Cette instance consultative indépendante vient de publier une note dans laquelle elle émet des recommandations pour compléter le projet de loi de régulation du numérique.
Le mois dernier a été présenté un projet de loi « visant à sécuriser et réguler l’espace numérique ». Alors qu’il sera déposé sur le bureau du Sénat dans les prochains jours, le Haut Conseil à l’Égalité (HCE) – instance consultative indépendante – considère qu’il est incomplet concernant la pornographie en ligne.

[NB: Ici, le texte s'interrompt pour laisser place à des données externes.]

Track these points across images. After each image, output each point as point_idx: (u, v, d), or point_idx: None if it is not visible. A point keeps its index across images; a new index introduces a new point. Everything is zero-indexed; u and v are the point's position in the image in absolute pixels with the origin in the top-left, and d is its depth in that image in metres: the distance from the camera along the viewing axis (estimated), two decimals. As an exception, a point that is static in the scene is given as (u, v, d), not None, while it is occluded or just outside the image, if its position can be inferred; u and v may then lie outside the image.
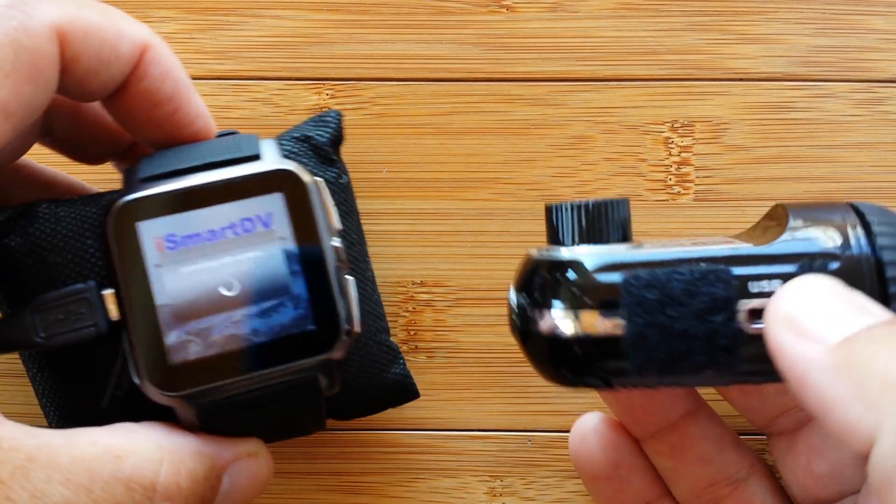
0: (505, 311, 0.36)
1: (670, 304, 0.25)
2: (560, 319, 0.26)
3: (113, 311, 0.27)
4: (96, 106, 0.31)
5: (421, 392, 0.35)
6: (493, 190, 0.36)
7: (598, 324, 0.25)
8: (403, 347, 0.36)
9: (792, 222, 0.26)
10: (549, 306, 0.26)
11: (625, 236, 0.27)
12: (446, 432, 0.36)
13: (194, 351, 0.27)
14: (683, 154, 0.36)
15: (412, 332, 0.36)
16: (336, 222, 0.29)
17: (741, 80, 0.37)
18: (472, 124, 0.37)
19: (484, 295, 0.36)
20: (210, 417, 0.27)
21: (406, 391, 0.34)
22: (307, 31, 0.37)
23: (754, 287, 0.25)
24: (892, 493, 0.20)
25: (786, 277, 0.25)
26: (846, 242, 0.26)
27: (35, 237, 0.28)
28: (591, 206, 0.27)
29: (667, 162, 0.36)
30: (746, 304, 0.25)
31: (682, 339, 0.25)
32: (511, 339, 0.36)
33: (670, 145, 0.37)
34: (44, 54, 0.25)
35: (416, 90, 0.37)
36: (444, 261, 0.36)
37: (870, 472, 0.21)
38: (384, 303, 0.36)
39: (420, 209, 0.36)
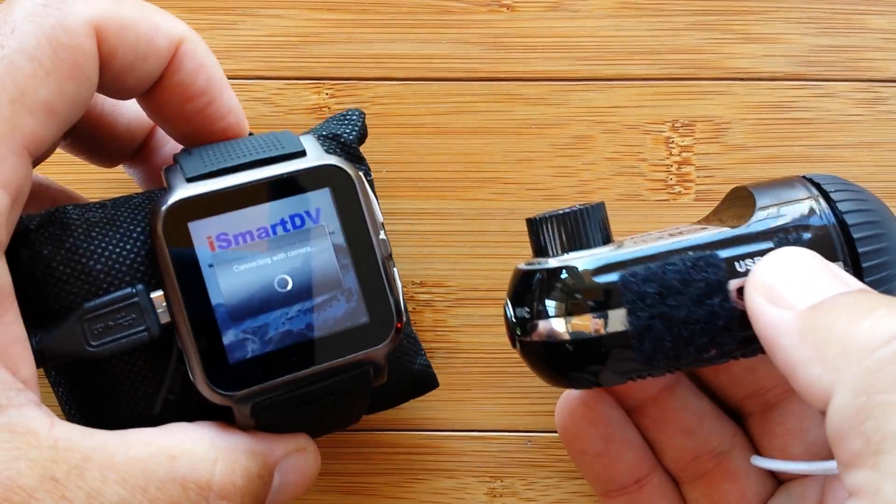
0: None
1: (669, 294, 0.26)
2: (563, 326, 0.27)
3: (164, 314, 0.26)
4: (112, 104, 0.31)
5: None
6: (493, 190, 0.36)
7: (602, 324, 0.26)
8: (403, 347, 0.36)
9: (760, 202, 0.28)
10: (549, 315, 0.27)
11: (606, 238, 0.28)
12: (446, 433, 0.36)
13: (252, 349, 0.27)
14: (684, 154, 0.36)
15: (412, 333, 0.36)
16: (379, 216, 0.29)
17: (742, 79, 0.37)
18: (472, 124, 0.37)
19: (484, 295, 0.36)
20: (266, 415, 0.27)
21: (429, 381, 0.34)
22: (307, 31, 0.37)
23: (741, 266, 0.26)
24: (844, 444, 0.22)
25: (766, 253, 0.26)
26: (813, 214, 0.27)
27: (70, 244, 0.27)
28: (570, 215, 0.28)
29: (667, 161, 0.36)
30: (736, 284, 0.26)
31: (685, 325, 0.26)
32: (511, 340, 0.36)
33: (671, 145, 0.36)
34: (83, 51, 0.25)
35: (416, 90, 0.37)
36: (444, 261, 0.36)
37: (827, 428, 0.22)
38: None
39: (420, 209, 0.36)
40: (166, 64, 0.27)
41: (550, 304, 0.27)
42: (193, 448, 0.25)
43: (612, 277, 0.26)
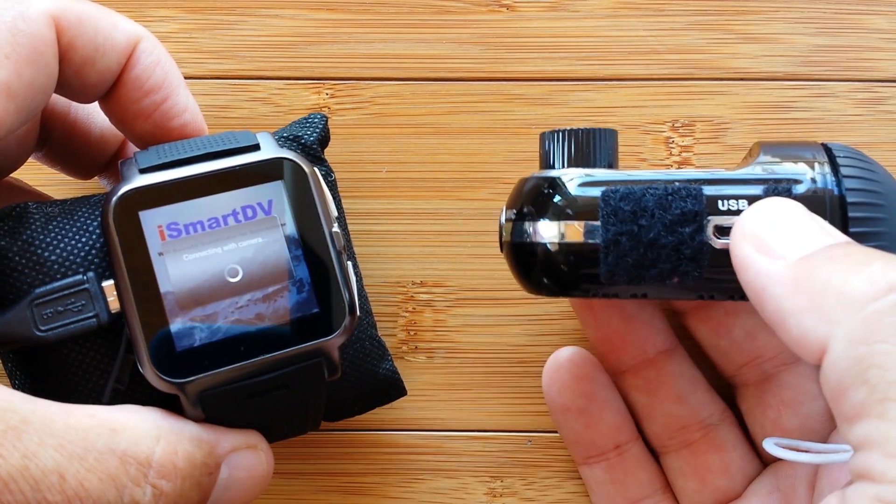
0: (505, 311, 0.36)
1: (643, 214, 0.27)
2: (545, 230, 0.28)
3: (114, 303, 0.27)
4: (86, 111, 0.32)
5: (421, 392, 0.35)
6: (493, 190, 0.36)
7: (578, 233, 0.28)
8: (403, 347, 0.36)
9: (762, 156, 0.28)
10: (536, 218, 0.28)
11: (611, 164, 0.29)
12: (446, 433, 0.36)
13: (200, 337, 0.27)
14: (684, 154, 0.36)
15: (412, 332, 0.36)
16: (333, 210, 0.29)
17: (742, 79, 0.37)
18: (472, 124, 0.37)
19: (484, 295, 0.36)
20: (214, 405, 0.27)
21: (395, 388, 0.34)
22: (306, 31, 0.37)
23: (723, 205, 0.27)
24: (846, 396, 0.22)
25: (752, 199, 0.27)
26: (813, 177, 0.27)
27: (27, 236, 0.27)
28: (580, 133, 0.29)
29: (667, 161, 0.36)
30: (715, 220, 0.27)
31: (651, 247, 0.27)
32: (512, 339, 0.36)
33: (671, 145, 0.36)
34: (41, 37, 0.26)
35: (415, 89, 0.37)
36: (444, 261, 0.36)
37: (823, 383, 0.22)
38: (384, 303, 0.36)
39: (420, 209, 0.36)
40: (125, 59, 0.28)
41: (534, 208, 0.28)
42: (136, 425, 0.25)
43: (595, 192, 0.28)
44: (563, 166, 0.29)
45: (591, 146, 0.29)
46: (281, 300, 0.28)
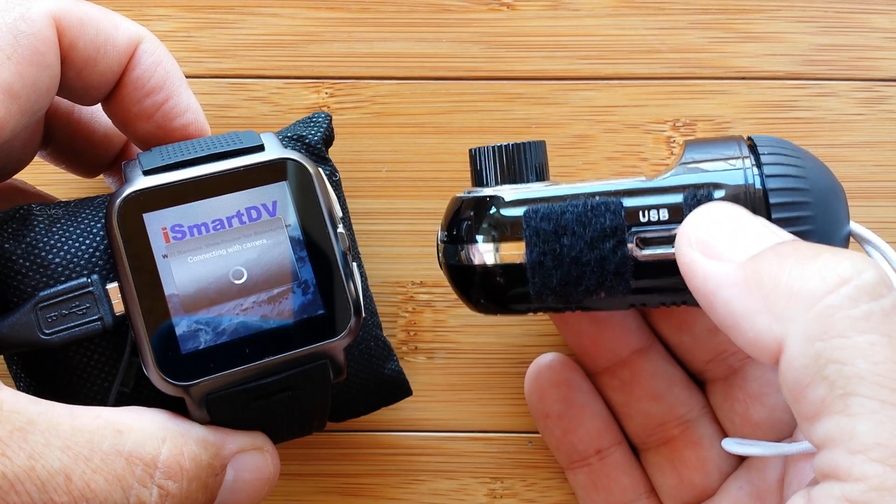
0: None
1: (564, 233, 0.27)
2: (475, 252, 0.28)
3: (118, 305, 0.27)
4: (90, 111, 0.32)
5: (421, 393, 0.35)
6: (493, 189, 0.36)
7: (506, 254, 0.28)
8: (403, 348, 0.36)
9: (685, 157, 0.28)
10: (467, 241, 0.28)
11: (541, 176, 0.29)
12: (446, 434, 0.36)
13: (205, 340, 0.27)
14: (685, 153, 0.36)
15: (412, 333, 0.36)
16: (338, 210, 0.29)
17: (743, 78, 0.36)
18: (472, 123, 0.36)
19: (484, 295, 0.36)
20: (219, 407, 0.27)
21: (400, 388, 0.34)
22: (306, 30, 0.37)
23: (644, 216, 0.27)
24: (805, 395, 0.21)
25: (672, 207, 0.27)
26: (735, 174, 0.27)
27: (31, 238, 0.27)
28: (509, 148, 0.29)
29: (669, 161, 0.36)
30: (637, 232, 0.27)
31: (574, 264, 0.27)
32: (512, 340, 0.36)
33: (672, 144, 0.36)
34: (43, 38, 0.26)
35: (415, 89, 0.37)
36: (444, 261, 0.36)
37: (782, 383, 0.22)
38: (383, 303, 0.36)
39: (420, 209, 0.36)
40: (126, 60, 0.28)
41: (463, 230, 0.29)
42: (142, 426, 0.25)
43: (518, 212, 0.28)
44: (494, 182, 0.29)
45: (520, 161, 0.29)
46: (286, 302, 0.27)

Raison pour laquelle il a publié une note lundi, dans laquelle il émet des « recommandations concernant les violences en ligne contre les femmes et les filles, grandes oubliées du projet de loi, afin d’inspirer des amendements au gouvernement et au Parlement ».
Le HCE prévoit de publier un rapport sur les violences sexistes et sexuelles dans l’industrie pornographique, mais il considère qu’il ne faut pas attendre pour participer au débat. « On ne plus tolérer qu’en 2023, alors que les droits des femmes constituent pour la seconde fois la grande cause du quinquennat, l’industrie pornographique prospère sur la haine et la violence contre les femmes, dans l’indifférence et l’impunité la plus totale », a déclaré l’instance.
De nouvelles compétences pour mieux réguler la pornographie
Pour le HCE, il est nécessaire que les contenus illégaux soient éliminés au plus vite, ce qui ne rendrait plus possible – ou intéressant financièrement – de se lancer dans la production, la diffusion ou l’hébergement de vidéos pornocriminelles. Il propose ainsi que « la diffusion et l’hébergement des vidéos criminelles présentant, de manière non simulée, des actes de torture et de barbarie, des traitements inhumains et dégradants ou des viols, soient illicites ». Selon l’instance, il faudrait aussi que les diffuseurs et les hébergeurs de ces contenus soient sanctionnés avec des amendes pouvant aller jusqu’à 6% de leur chiffre d’affaires.
Le HCE recommande également d’étendre les compétences de PHAROS, site permettant de signaler les contenus illicites, et de l’Arcom, régulateur de l’audiovisuel. Actuellement, le premier peut uniquement retirer, bloquer et déréférencer des contenus terroristes et pédopornographiques. Le HCE souhaite étendre ces capacités aux contenus « présentant des actes de torture et de barbarie, des traitements inhumains et dégradants, et des viols ».
Doté de nouvelles compétences, l’Arcom pourrait, lui, prendre le relais de PHAROS lorsque des signalements effectués sont restés sans suite. L’autorité pourrait ainsi « être saisie afin de contrôler également la conformité des refus de blocage et ordonner à PHAROS le retrait, le blocage, ou le déréférencement ». Elle serait aussi chargée, en concertation avec le HCE, de mettre en place une nouvelle obligation pour les plateformes. Ces dernières seraient tenues de « mesurer le sexisme de leurs contenus les plus vus en France grâce à une batterie d’indicateurs (ou à un outil algorithmique) ».
Un « droit de retrait effectif » pour les victimes
Pour mieux protéger les femmes et les filles dans l’industrie pornographique, le HCE propose en outre que « toute image, représentation d’un·e mineur·e ou d’une personne dont l’aspect physique est celui d’un·e mineur·e à caractère pornographique soit interdite, quel que soit l’âge de la personne filmée ». Autrement dit, cela reviendrait à supprimer la phrase « sauf s’il est établi que cette personne était âgée de dix-huit ans au jours de la fixation et de l’enregistrement de l’image » de l’article 227-3. L’instance accuse PHAROS de s’en servir pour justifier son refus de retirer des contenus pédopornographiques.
Enfin, le HCE souhaite un « droit de retrait effectif » de tout contenu à caractère sexuel si la personne filmée ou photographiée l’exige. Cela, à tout moment et sans justification. Selon lui, les victimes devraient être en mesure d’obtenir un retrait rapide de ces contenus, même si elles ont préalablement donné leur accord. « Ce contenu manifestement illicite doit pouvoir faire l’objet d’un signalement, et d’un retrait en 48h par la plateforme, sous peine de sanctions financières lourdes », a indiqué l’instance.